# TASK PROMPT
Can you retype every one of the rows below word for word, leaving out the pictures?

───

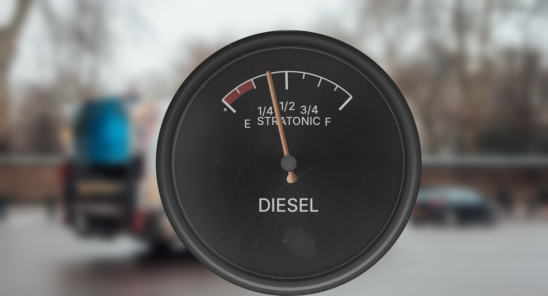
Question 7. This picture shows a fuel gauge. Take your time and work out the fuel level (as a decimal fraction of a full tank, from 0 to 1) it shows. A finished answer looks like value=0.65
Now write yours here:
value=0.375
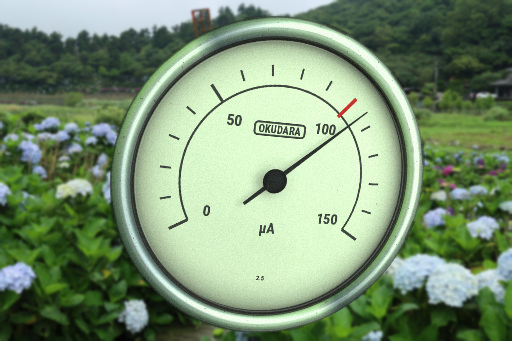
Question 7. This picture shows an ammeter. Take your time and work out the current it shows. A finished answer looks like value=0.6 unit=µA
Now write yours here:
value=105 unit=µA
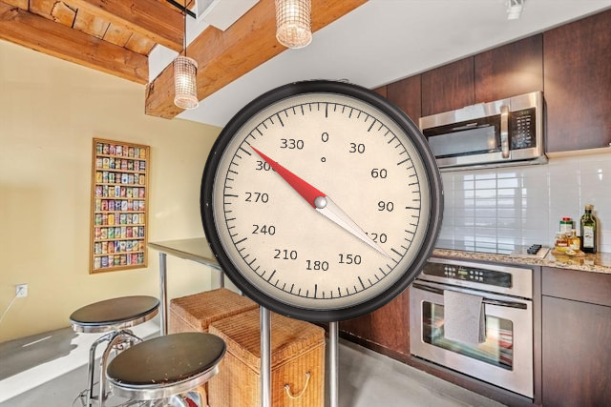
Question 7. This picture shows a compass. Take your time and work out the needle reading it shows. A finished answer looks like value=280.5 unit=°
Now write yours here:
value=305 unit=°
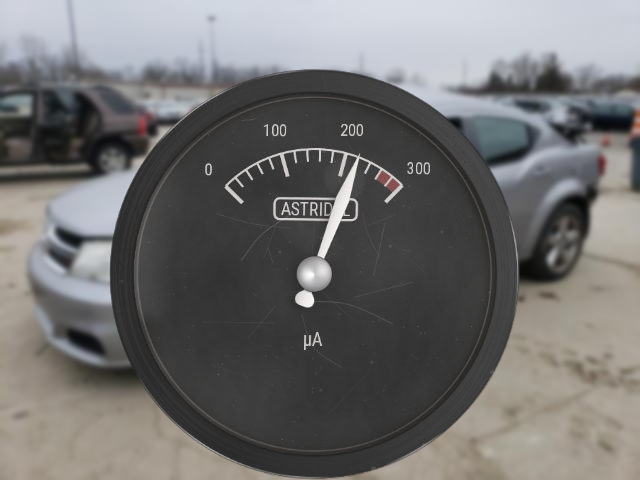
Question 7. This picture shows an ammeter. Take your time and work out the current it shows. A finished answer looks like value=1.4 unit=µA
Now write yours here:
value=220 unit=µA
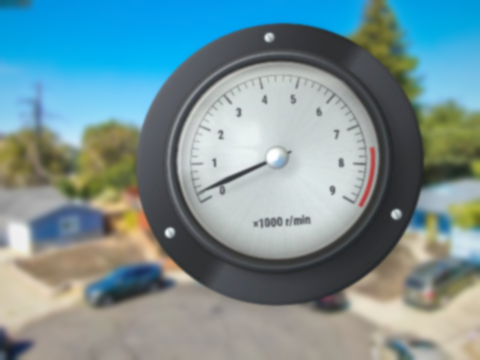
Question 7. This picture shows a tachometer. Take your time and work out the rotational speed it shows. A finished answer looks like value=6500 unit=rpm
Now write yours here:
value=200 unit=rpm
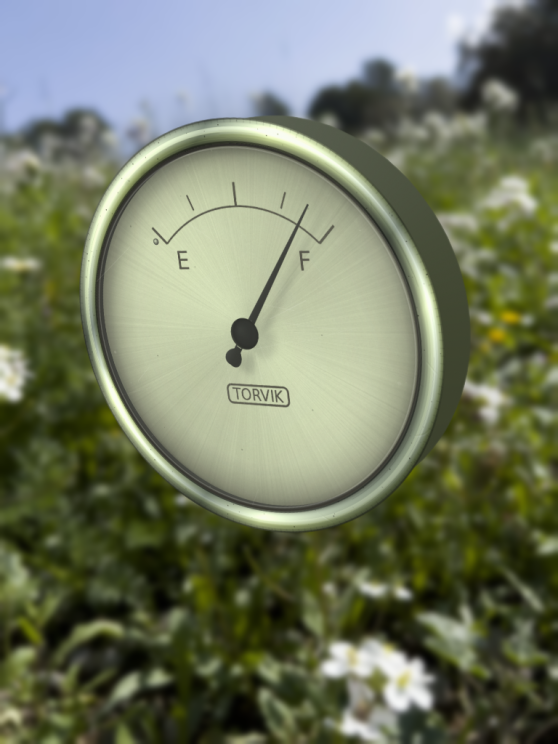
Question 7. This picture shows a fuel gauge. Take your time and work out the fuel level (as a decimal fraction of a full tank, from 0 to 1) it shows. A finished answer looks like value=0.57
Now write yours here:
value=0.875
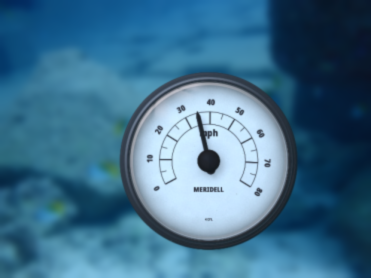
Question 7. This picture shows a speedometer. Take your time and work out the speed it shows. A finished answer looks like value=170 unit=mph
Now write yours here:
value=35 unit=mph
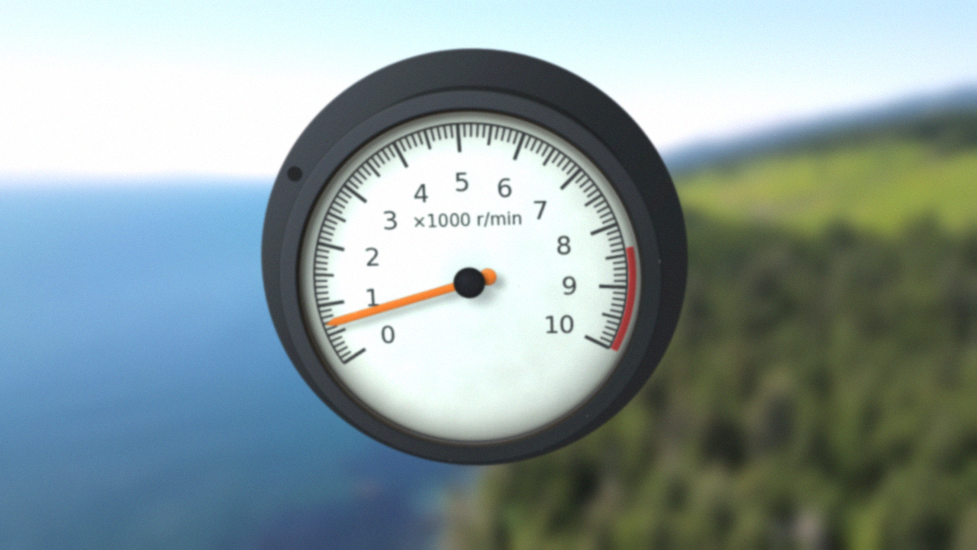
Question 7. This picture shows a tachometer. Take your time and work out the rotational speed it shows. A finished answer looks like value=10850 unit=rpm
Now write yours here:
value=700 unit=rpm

───

# OUTPUT OF THE TASK
Question 7. This picture shows a fuel gauge. Take your time and work out the fuel level (as a decimal fraction of a full tank, from 0 to 1) it shows. A finished answer looks like value=0.65
Now write yours here:
value=0.375
Question 7. This picture shows an ammeter. Take your time and work out the current it shows. A finished answer looks like value=0.6 unit=µA
Now write yours here:
value=105 unit=µA
Question 7. This picture shows a compass. Take your time and work out the needle reading it shows. A finished answer looks like value=280.5 unit=°
Now write yours here:
value=305 unit=°
Question 7. This picture shows an ammeter. Take your time and work out the current it shows. A finished answer looks like value=1.4 unit=µA
Now write yours here:
value=220 unit=µA
Question 7. This picture shows a tachometer. Take your time and work out the rotational speed it shows. A finished answer looks like value=6500 unit=rpm
Now write yours here:
value=200 unit=rpm
Question 7. This picture shows a fuel gauge. Take your time and work out the fuel level (as a decimal fraction of a full tank, from 0 to 1) it shows. A finished answer looks like value=0.57
Now write yours here:
value=0.875
Question 7. This picture shows a speedometer. Take your time and work out the speed it shows. A finished answer looks like value=170 unit=mph
Now write yours here:
value=35 unit=mph
Question 7. This picture shows a tachometer. Take your time and work out the rotational speed it shows. A finished answer looks like value=10850 unit=rpm
Now write yours here:
value=700 unit=rpm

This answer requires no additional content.